Find the word "fellow" in the data below and copy each line that holds it.
[[ Task material, beginning ]]
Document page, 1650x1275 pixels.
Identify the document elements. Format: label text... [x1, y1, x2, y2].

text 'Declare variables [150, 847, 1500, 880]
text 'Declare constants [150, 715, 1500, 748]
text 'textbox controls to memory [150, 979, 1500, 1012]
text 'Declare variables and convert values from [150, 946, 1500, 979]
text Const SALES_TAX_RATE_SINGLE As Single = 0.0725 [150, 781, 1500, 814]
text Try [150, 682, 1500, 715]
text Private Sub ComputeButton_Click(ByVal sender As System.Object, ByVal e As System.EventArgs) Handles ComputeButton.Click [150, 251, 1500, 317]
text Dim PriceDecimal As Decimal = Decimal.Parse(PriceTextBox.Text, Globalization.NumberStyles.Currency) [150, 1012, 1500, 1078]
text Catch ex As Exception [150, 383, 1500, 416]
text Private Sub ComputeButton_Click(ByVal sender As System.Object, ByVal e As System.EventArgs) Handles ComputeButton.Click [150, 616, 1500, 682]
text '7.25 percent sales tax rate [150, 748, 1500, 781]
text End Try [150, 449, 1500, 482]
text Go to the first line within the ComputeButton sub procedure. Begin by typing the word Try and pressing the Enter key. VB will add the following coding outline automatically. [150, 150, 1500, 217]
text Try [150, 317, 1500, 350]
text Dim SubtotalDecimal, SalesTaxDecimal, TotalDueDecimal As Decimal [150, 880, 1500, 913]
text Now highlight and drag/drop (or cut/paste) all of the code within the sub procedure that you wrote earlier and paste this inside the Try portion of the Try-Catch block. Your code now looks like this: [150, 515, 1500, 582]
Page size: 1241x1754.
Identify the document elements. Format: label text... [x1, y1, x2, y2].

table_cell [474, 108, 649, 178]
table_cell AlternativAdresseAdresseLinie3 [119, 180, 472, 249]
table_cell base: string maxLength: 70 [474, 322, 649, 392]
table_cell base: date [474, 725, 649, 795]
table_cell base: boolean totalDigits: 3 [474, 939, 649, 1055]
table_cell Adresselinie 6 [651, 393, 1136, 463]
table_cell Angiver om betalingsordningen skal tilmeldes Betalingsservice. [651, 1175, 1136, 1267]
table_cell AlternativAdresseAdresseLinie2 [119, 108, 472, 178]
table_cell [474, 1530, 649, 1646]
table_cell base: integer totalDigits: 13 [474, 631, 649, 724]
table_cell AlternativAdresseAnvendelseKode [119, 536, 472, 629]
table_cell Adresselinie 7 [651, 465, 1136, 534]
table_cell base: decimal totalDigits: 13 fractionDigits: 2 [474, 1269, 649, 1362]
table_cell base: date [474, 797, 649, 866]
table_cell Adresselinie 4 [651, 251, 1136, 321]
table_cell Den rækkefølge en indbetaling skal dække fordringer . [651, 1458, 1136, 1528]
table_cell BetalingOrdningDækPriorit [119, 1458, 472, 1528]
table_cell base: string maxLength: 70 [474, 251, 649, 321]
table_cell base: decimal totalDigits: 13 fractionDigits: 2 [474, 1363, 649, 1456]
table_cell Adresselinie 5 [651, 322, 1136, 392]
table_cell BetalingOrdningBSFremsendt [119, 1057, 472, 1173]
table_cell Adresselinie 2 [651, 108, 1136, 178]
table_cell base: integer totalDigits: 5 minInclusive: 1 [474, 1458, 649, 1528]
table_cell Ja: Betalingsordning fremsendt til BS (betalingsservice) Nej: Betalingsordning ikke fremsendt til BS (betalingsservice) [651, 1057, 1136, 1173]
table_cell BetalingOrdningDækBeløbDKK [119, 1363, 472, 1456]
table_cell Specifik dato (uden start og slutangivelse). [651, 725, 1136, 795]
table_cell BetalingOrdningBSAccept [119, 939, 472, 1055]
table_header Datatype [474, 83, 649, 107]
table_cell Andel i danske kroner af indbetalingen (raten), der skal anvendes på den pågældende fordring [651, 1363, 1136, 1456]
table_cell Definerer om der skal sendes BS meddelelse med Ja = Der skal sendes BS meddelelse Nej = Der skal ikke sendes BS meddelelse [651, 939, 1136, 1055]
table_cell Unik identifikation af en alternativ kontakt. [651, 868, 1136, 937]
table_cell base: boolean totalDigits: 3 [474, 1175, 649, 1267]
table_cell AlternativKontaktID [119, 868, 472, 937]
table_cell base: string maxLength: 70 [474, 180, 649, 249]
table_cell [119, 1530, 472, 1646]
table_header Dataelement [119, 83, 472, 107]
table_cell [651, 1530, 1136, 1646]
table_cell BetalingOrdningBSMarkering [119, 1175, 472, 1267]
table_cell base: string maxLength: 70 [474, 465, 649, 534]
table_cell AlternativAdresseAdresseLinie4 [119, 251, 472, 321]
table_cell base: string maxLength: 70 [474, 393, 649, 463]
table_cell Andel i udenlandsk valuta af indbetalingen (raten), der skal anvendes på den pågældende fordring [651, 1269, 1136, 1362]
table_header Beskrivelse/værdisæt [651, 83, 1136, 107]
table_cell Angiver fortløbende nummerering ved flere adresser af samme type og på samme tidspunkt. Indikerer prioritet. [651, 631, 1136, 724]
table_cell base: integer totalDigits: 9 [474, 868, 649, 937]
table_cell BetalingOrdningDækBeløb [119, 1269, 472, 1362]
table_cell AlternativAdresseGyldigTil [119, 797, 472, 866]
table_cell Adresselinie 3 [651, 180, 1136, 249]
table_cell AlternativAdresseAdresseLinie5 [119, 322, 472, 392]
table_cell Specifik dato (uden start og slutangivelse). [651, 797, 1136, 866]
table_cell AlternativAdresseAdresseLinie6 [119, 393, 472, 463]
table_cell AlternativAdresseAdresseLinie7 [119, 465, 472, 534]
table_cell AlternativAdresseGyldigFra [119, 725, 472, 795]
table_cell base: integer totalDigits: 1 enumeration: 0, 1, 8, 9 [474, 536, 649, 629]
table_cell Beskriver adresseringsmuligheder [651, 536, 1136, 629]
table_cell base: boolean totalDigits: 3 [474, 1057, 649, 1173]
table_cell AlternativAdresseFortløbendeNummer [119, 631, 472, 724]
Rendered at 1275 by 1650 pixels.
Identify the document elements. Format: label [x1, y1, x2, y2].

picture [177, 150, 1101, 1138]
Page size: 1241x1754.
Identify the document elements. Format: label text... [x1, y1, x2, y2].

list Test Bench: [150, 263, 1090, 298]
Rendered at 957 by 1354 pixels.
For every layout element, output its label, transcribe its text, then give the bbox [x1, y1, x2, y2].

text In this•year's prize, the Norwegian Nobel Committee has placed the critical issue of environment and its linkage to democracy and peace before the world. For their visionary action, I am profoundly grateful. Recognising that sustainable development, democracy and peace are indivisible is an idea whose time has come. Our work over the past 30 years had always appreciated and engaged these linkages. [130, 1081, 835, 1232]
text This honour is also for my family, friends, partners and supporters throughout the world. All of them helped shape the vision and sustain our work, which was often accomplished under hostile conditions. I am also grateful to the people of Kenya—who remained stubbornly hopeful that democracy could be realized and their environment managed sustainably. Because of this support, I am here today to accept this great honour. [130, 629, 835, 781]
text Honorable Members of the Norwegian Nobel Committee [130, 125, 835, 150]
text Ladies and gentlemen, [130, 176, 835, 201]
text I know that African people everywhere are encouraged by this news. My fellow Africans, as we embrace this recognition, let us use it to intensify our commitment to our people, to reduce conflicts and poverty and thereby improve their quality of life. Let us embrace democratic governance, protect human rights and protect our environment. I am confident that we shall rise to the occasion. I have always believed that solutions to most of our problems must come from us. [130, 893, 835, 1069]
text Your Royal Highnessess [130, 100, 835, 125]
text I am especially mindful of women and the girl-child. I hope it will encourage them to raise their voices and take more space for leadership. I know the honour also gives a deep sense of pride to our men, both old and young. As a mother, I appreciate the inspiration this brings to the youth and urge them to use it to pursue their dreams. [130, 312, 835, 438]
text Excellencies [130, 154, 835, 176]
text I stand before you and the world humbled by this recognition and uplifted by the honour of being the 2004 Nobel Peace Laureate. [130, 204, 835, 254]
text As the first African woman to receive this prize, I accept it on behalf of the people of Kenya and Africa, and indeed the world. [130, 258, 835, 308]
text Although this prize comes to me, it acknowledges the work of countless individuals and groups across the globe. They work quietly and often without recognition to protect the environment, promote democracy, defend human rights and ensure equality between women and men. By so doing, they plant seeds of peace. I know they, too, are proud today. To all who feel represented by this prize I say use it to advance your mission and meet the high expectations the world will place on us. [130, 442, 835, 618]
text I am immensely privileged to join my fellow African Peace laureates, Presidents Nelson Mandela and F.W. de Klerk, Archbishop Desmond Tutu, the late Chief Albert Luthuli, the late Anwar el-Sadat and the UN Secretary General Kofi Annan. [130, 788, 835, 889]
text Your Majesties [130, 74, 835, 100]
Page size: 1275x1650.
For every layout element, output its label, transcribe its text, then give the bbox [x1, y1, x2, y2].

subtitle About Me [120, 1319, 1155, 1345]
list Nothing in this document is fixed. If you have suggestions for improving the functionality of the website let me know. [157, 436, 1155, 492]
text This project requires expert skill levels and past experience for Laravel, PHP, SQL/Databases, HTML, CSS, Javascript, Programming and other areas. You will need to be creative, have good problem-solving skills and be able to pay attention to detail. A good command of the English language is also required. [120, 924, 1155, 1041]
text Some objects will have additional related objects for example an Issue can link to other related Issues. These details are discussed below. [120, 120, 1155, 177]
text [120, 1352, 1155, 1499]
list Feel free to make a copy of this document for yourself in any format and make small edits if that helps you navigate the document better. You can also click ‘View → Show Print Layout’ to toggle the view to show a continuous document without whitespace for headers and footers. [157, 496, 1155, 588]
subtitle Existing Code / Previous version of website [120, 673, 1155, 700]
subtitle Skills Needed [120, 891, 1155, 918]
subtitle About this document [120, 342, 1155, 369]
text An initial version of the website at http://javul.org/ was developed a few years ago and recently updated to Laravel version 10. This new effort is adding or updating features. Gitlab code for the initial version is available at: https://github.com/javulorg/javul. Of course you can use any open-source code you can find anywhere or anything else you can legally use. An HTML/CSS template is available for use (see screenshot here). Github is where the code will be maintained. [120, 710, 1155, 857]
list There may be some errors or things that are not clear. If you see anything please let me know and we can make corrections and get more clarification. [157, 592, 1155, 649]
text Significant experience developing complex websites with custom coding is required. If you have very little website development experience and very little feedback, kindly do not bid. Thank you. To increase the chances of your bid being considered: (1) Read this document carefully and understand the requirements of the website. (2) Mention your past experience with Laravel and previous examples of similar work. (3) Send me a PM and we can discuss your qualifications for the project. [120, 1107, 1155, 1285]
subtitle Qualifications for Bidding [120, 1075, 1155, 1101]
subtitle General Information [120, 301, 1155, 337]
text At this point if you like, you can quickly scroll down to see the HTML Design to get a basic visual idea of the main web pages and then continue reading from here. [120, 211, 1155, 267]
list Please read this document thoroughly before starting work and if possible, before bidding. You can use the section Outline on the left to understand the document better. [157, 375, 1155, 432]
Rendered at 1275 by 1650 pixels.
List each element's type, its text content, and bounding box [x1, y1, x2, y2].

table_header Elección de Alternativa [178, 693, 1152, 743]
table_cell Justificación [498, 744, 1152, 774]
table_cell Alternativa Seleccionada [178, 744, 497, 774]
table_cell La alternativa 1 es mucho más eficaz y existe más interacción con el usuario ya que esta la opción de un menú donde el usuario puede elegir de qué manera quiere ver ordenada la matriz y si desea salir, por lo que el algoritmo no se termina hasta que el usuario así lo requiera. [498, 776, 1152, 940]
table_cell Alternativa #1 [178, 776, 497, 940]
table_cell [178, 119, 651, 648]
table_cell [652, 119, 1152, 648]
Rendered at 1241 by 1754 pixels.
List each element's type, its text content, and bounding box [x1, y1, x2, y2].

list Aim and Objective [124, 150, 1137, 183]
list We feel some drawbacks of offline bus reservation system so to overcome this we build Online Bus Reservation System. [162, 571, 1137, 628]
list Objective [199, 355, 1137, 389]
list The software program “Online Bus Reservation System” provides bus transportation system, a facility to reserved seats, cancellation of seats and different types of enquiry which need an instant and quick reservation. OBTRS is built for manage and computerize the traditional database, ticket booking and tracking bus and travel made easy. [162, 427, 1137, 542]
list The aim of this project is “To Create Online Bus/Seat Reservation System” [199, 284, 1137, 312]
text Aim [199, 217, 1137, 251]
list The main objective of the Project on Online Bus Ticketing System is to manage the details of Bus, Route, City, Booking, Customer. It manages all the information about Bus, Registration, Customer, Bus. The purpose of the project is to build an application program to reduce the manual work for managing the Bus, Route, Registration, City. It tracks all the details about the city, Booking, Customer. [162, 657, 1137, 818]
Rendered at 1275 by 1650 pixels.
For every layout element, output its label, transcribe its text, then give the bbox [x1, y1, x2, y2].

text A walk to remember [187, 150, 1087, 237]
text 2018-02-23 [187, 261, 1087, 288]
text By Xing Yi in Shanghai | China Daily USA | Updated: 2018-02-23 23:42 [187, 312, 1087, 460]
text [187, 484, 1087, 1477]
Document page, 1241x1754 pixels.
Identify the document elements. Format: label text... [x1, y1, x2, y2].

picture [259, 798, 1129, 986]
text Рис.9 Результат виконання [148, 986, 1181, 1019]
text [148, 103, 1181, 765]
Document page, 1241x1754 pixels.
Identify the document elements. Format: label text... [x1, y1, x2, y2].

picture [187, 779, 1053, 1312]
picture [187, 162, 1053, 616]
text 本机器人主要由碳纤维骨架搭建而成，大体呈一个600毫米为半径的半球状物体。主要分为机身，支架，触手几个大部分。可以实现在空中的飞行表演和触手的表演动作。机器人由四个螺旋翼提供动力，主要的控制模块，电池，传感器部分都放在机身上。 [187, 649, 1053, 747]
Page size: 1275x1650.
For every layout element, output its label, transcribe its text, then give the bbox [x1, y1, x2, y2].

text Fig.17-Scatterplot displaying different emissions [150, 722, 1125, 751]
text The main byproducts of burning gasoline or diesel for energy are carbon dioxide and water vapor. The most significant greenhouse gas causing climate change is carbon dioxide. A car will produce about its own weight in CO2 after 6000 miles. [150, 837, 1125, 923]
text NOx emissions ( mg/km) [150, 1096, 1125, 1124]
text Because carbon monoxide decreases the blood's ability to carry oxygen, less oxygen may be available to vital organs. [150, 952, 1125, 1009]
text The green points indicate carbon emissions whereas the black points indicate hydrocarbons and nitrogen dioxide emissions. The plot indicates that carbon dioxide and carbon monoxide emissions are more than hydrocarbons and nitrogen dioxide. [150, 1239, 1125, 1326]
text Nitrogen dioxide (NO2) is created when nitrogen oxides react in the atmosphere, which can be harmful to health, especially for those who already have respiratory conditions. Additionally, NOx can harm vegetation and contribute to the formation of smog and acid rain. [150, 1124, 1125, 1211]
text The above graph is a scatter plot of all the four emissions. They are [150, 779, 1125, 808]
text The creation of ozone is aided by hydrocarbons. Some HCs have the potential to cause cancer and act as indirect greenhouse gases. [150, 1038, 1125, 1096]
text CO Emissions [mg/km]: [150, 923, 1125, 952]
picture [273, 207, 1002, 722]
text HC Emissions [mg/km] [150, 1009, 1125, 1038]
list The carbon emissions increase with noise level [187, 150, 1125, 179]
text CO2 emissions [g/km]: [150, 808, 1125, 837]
[[ Task material, end ]]
== Result ==
text I know that African people everywhere are encouraged by this news. My fellow Africans, as we embrace this recognition, let us use it to intensify our commitment to our people, to reduce conflicts and poverty and thereby improve their quality of life. Let us embrace democratic governance, protect human rights and protect our environment. I am confident that we shall rise to the occasion. I have always believed that solutions to most of our problems must come from us. [130, 893, 835, 1069]
text I am immensely privileged to join my fellow African Peace laureates, Presidents Nelson Mandela and F.W. de Klerk, Archbishop Desmond Tutu, the late Chief Albert Luthuli, the late Anwar el-Sadat and the UN Secretary General Kofi Annan. [130, 788, 835, 889]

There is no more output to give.